Pcbp1 was the core gene in macrophage senescence and ferroptosis. (a) Gene expression levels of overlapped ferroptosis‐related genes from single‐cell RNA sequencing data. (b) RT‐qPCR analysis of Pcbp1, Hmox1, and Sat1 mRNAs in drug‐induced senescent macrophage models in vitro. (c) Significant correlations between the Pcbp1, Hmox1, and Sat1 expression level and the GSVA score of reactive oxygen species pathway and interferon‐gamma response pathway in single‐cell RNA sequencing data. (d) Representative western blot and quantification of protein expression of Pcbp1 in drug‐induced senescent macrophage models in vitro. (e) The transfection efficiency of Pcbp1 overexpressed plasmid or pcbp1 siRNA. (f, g) Transfected Pcbp1 siRNA with H₂O₂ and BLM stimulation.

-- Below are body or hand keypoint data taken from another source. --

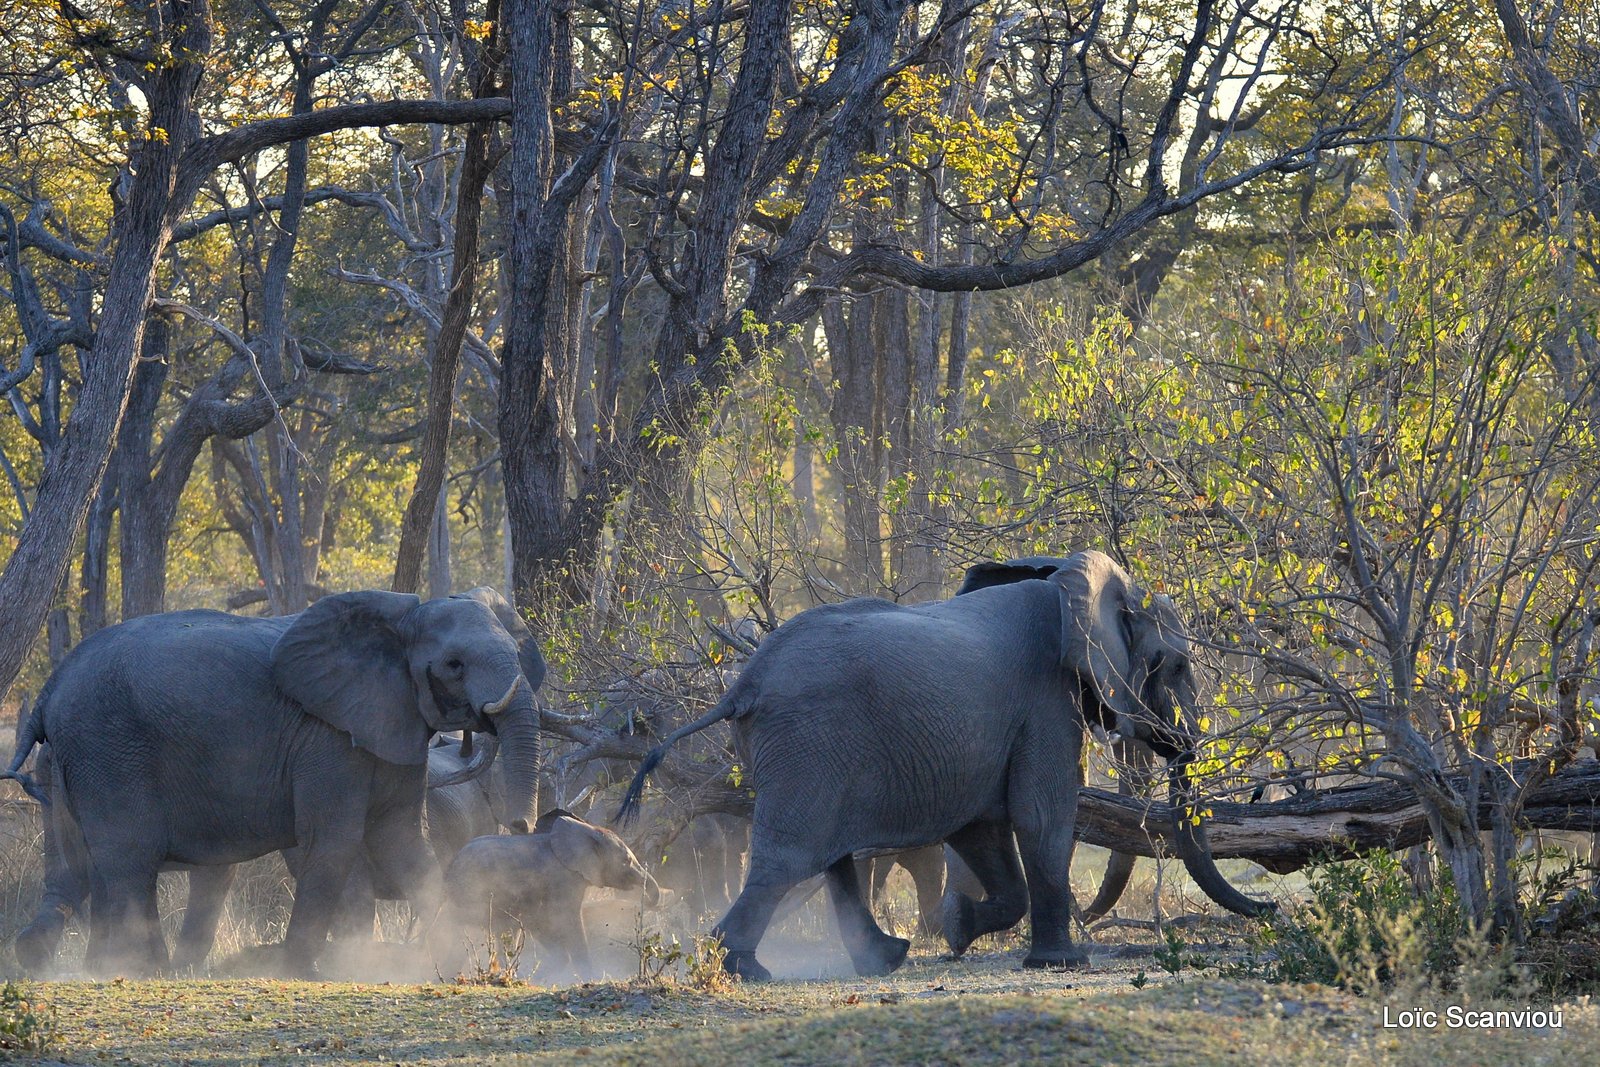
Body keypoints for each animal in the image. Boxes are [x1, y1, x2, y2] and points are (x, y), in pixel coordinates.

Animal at [3, 588, 547, 979]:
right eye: (454, 665)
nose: (522, 826)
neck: (398, 621)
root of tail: (51, 686)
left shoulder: (392, 721)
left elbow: (403, 844)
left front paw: (449, 962)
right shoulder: (327, 736)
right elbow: (334, 842)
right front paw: (309, 971)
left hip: (77, 759)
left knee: (83, 866)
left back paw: (58, 960)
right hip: (108, 748)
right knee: (129, 858)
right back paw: (145, 970)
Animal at [435, 809, 659, 979]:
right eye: (626, 861)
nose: (647, 902)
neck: (587, 831)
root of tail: (450, 869)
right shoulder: (563, 878)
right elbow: (568, 919)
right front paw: (591, 978)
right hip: (471, 892)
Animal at [617, 556, 1267, 979]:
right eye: (1176, 665)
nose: (1273, 910)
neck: (1070, 581)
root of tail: (742, 685)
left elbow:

Representative western blot and quantification analysis of protein expression of p21 and Gpx4 in macrophages were shown. (h, i) Transfected Pcbp1 overexpression plasmid with H₂O₂ and BLM stimulation. Representative western blot and quantification analysis of protein expression of p21 and Gpx4 in macrophages were shown.

FIGURE 6

Stat1 was the key transcription factor in macrophage senescence and ferroptosis by SCENIC analysis. (a) Heatmap showing the age‐related transcription factors in macrophages during aging by SCENIC analysis. (b) The expression of Taf1, Gtf2f1, Yy1, Zmiz1, Etv6, Srebf2, and Stat1 in the single‐cell RNA sequencing data. (c) RT‐qPCR analysis of Stat1 mRNAs in the drug‐induced senescent macrophage models in vitro. (d) Unsupervised regulator analysis showed that Pcbp1 is within the regulon of Stat1. Yellow means up, blue means down. (e) KEGG enrichment analysis of predicted target gene of Stat1. (f) Binding motifs of Stat1 from the JASPAR database. (g) A schematic illustration depicts the Stat1 motif within the promoter region of the Pcbp1 locus. (h) ChIP assay analysis of Stat1 binding to Pcbp1 in macrophages treated with or without BLM. Data were represented as the mean ± SEM. *p < 0.05, **p < 0.01, and ***p < 0.001.

FIGURE 7

Rutin prevented macrophage senescence and ferroptosis by upregulating Pcbp1 in vitro. (a) Flow chart showing virtual screening‐based drug screening strategy using an Anti‐Aging Compound Library containing 2154 compounds. (b) The table shows the top 20 Anti‐Aging compounds targeting Pcbp1. (c) Rutin structure, Pcbp1 protein structure, and molecular docking of Rutin to the catalytic core of Pcbp1. (d) The CCK8 result shows the protection role of Rutin in drug‐induced senescent macrophage models in vitro. (e) Representative western blot and quantification analysis of p21, Gpx4, and Pcbp1 protein expression levels in the drug‐induced senescent macrophage model with or without Rutin in vitro. Data were represented as the mean ± SEM. *p < 0.05, **p < 0.01, and ***p < 0.001.